BT Global Health, part of BT Global Services, is the British supplier of networked IT services to the National Health Service and other healthcare providers globally. Since 2012, they have been running an employee engagement programme, driven by internal communications. The whole initiative followed several years of changes in the health market which posed many challenges to the company – and meant a complete transformation to its health strategy.
Internal Communications Manager, Laura-Jayne Grover, has been working on the engagement programme since its beginning, and shares the key stages of the campaign so far.
Building a sense of community around a unified vision
BT Global Health needed to help its people to make the connection between their own contributions and the overall company’s goals. At the same time they needed to instil pride and enthusiasm in the business. “We wanted to support our people to strongly relate to the business purpose of enabling our customers to deliver excellence in healthcare and showing absolute dedication to customers,” says Grover.
The programme involved two main initiatives, Accelerate for Growth and Our Guiding Message.
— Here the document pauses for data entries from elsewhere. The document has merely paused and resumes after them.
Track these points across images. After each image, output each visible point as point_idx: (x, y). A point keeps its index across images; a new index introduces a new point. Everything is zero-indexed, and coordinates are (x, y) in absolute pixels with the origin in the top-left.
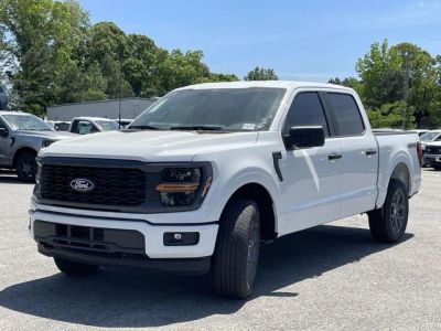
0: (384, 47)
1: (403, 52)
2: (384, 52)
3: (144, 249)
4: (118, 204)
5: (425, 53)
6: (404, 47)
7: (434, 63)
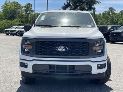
0: (9, 2)
1: (14, 4)
2: (9, 3)
3: (91, 71)
4: (78, 55)
5: (20, 5)
6: (14, 3)
7: (23, 8)
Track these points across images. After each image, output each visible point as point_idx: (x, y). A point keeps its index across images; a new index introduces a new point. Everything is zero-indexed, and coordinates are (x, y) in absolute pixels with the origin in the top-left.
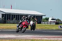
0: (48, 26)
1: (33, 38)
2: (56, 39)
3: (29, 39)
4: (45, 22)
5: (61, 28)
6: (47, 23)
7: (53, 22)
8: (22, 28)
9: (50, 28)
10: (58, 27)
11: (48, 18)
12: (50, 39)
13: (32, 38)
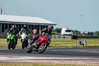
0: (60, 42)
1: (37, 61)
2: (73, 62)
3: (31, 63)
4: (55, 35)
5: (81, 44)
6: (59, 37)
7: (68, 35)
8: (39, 46)
9: (63, 45)
10: (75, 43)
11: (61, 29)
12: (63, 63)
13: (34, 61)
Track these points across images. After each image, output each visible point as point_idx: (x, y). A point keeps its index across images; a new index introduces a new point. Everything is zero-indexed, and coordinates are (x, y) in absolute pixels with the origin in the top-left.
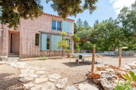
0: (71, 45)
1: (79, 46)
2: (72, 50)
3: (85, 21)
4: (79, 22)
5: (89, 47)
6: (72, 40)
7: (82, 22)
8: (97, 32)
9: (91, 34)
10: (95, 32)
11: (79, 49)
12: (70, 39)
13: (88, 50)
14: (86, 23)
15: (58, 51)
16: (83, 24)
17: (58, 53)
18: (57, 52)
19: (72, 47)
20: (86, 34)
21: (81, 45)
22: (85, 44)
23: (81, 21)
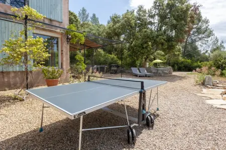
0: (62, 54)
1: (83, 58)
2: (64, 67)
3: (94, 15)
4: (84, 14)
5: (102, 59)
6: (65, 40)
7: (88, 15)
8: (120, 30)
9: (106, 33)
10: (115, 29)
11: (83, 67)
12: (57, 38)
13: (102, 66)
14: (95, 19)
15: (15, 72)
16: (89, 18)
17: (14, 77)
18: (12, 75)
19: (64, 59)
20: (97, 34)
21: (88, 56)
22: (95, 54)
23: (87, 13)
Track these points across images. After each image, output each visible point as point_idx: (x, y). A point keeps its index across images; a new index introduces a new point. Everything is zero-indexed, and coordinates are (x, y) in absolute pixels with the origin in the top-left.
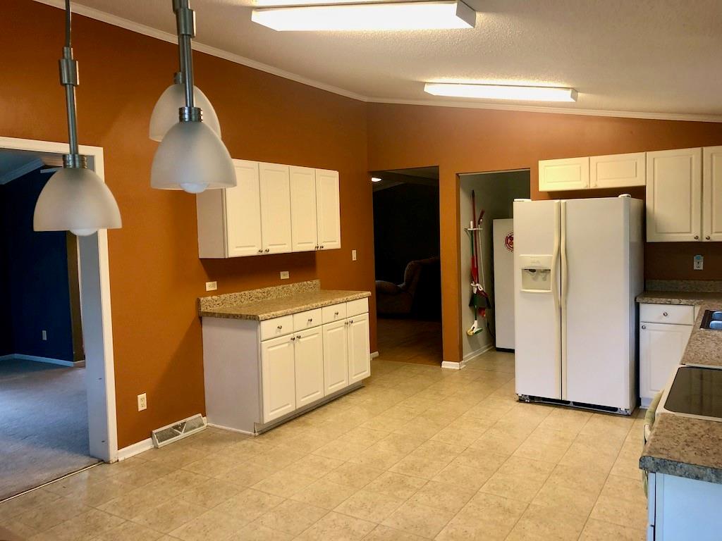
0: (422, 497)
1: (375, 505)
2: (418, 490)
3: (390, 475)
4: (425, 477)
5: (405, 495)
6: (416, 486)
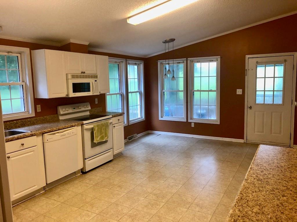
0: (149, 190)
1: (167, 187)
2: (151, 193)
3: (164, 201)
4: (147, 199)
5: (156, 191)
6: (152, 195)
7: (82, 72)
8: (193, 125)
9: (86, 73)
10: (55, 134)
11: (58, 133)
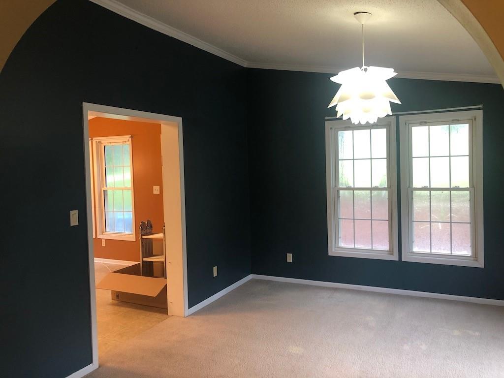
8: (104, 244)
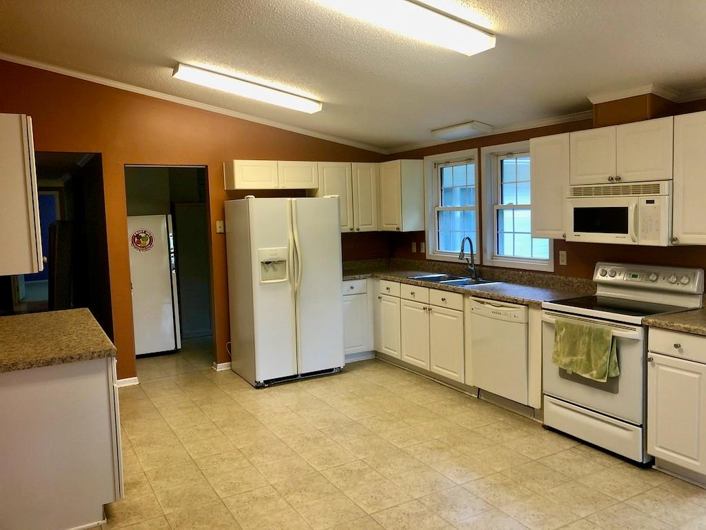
7: (611, 179)
9: (622, 180)
10: (483, 303)
11: (489, 304)
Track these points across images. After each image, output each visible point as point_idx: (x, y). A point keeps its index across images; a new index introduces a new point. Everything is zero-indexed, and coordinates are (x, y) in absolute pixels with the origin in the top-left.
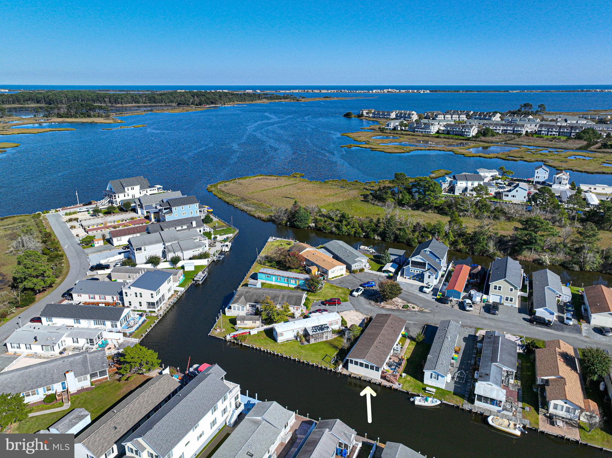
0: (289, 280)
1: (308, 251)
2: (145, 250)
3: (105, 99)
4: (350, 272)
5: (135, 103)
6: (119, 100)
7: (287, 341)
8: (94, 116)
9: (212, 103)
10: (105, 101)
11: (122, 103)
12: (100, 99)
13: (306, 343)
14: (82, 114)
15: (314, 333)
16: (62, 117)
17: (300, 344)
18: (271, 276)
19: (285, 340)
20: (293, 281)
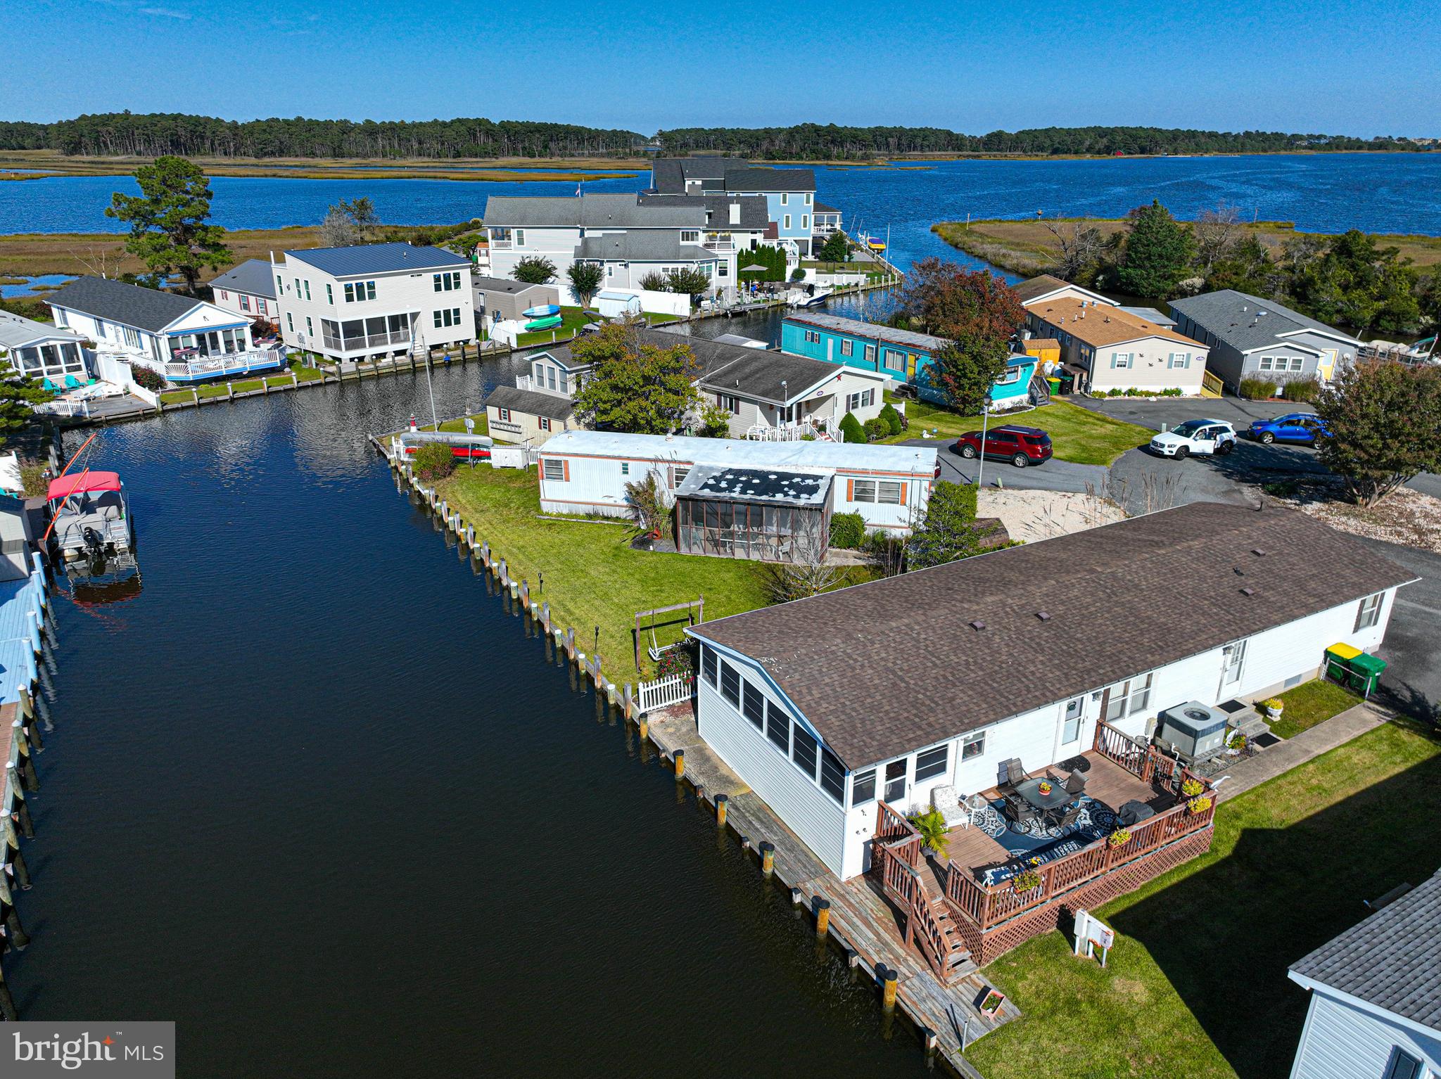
0: (881, 350)
1: (1067, 299)
2: (521, 241)
3: (890, 139)
4: (1227, 391)
5: (953, 149)
6: (919, 141)
7: (589, 516)
8: (838, 157)
9: (1143, 151)
10: (888, 145)
11: (922, 150)
12: (879, 139)
13: (665, 544)
14: (813, 151)
15: (707, 492)
16: (774, 158)
17: (629, 543)
18: (823, 335)
19: (582, 510)
20: (894, 361)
Accelerate for Growth was an intensive exercise to review and understand the ‘health’ of the business. “We needed to adapt to meet the evolving and growing demands of our customers, while at the same time doing more with fewer resources. The results of the exercise saw us restructure our organisation so that we were fit for growth.”
Following directly behind Accelerate for Growth was a campaign called Our Guiding Message. This was meant to help build a sense of community and show to all the employees that they were sharing a common purpose. “This was about giving our people a powerful yet simple message that would help them to talk with confidence about our strategy – what BT Global Health stood for and how it would deliver its purpose: enabling customers to deliver excellence in healthcare.”
An important element of Our Guiding Message is that it was shaped by many, not a few. More than 120 Global Health people from all areas and levels of the company took part and helped to create it. Together, during interactive workshops, they debated the business’s purpose, direction, values, behaviours and strategic drivers.
A network of champions
The Internal Communications team set about creating a set of collateral that would support the campaign. They also identified and used a network of 100 ‘champions’, key influencers inside the business, who helped to shape the content into a compelling story that would resonate with the people.
Champions were introduced to a toolkit that would help them deliver Our Guiding Message. This included presentations, exercise worksheets, posters, booklets and a pledge card. All the material featured a common theme, an illustration of a knitted scarf to show how all the different strands of the strategy ‘knitted’ together.
The champions were tasked with rolling out Our Guiding Message to all BT Global Health’s people. In fact, every employee took part in interactive sessions, facilitated by one or two champions who helped them to understand the strategy as well as see how their individual role contributed.
While working on this, champions also participated in personal development programmes to hone their skills as future leaders of the business.
United as one team through social media
Employees were encouraged to use BT’s internal micro-blogging tool, OfficeTalk, to share photographs of the sessions they took part in and post comments about their thoughts around the strategy.
“We provide actual knitted scarves to our champions – knitted by one of our team – to inject some fun and stimulate creative thinking at the sessions. These were displayed proudly in many of the photos, from the UK, to Singapore and Australia. We even went as far as providing the knitting pattern so that the more enthusiastic could knit their own. Having something tangible to create a sense of energy also helped knit people’s memories of the fun sessions to the campaign – as you can imagine the ‘knitting’ theme had many uses!”
Since social media worked very well for this targeted campaign, BT Global Health has continued using it to share every day successes, progress updates and photos from other events and activities.
Grover enthusiastically comments: “This campaign was my first experience of using social media in the workplace. Having already been an avid user outside of work it’s definitely something that I will continue to champion since it brings people together to share, collaborate and feel united as one team.”
Results of the engagement journey so far
At the beginning of the programme, employees were cautious and a little sceptical. “Several years of change to BT Global Health’s organisational hierarchy – and the inevitable changes that a new senior team implements – had left people change-fatigued,” Grover states.
However, the company was able to turn that situation into a good opportunity to remind its people how vital the services they provide are to the NHS, as well as to remind people why they chose to work in that part of the organisation.
Leadership’s involvement also played a crucial role. Grover says that they “were integral to the creation of the strategy.” They also supported the communication of Our Guiding Message by “hosting drop-in sessions, stop for coffee events and round tables to help share their vision for the strategy and the progress they were making against it.”
In the weeks following the launch of Our Guiding Message, BT Global Health registered 100 per cent employees’ attendance at the champion’s sessions. Grover says that the company “saw a rise in employee engagement through a BT-wide quarterly survey.”
Since the concept used during the campaign was successful, other parts of the business have decided to adopt it for other transformation programmes.
Although this particular campaign ended, the continuous changes in BT Global Health have not. This is why they have already launched an update on the original Guiding Message. The messaging has been revised and the imagery changed, “moving away from illustrations and incorporating real people feels more authentic – and in a way it shows our journey, and how we’ve now grown up.”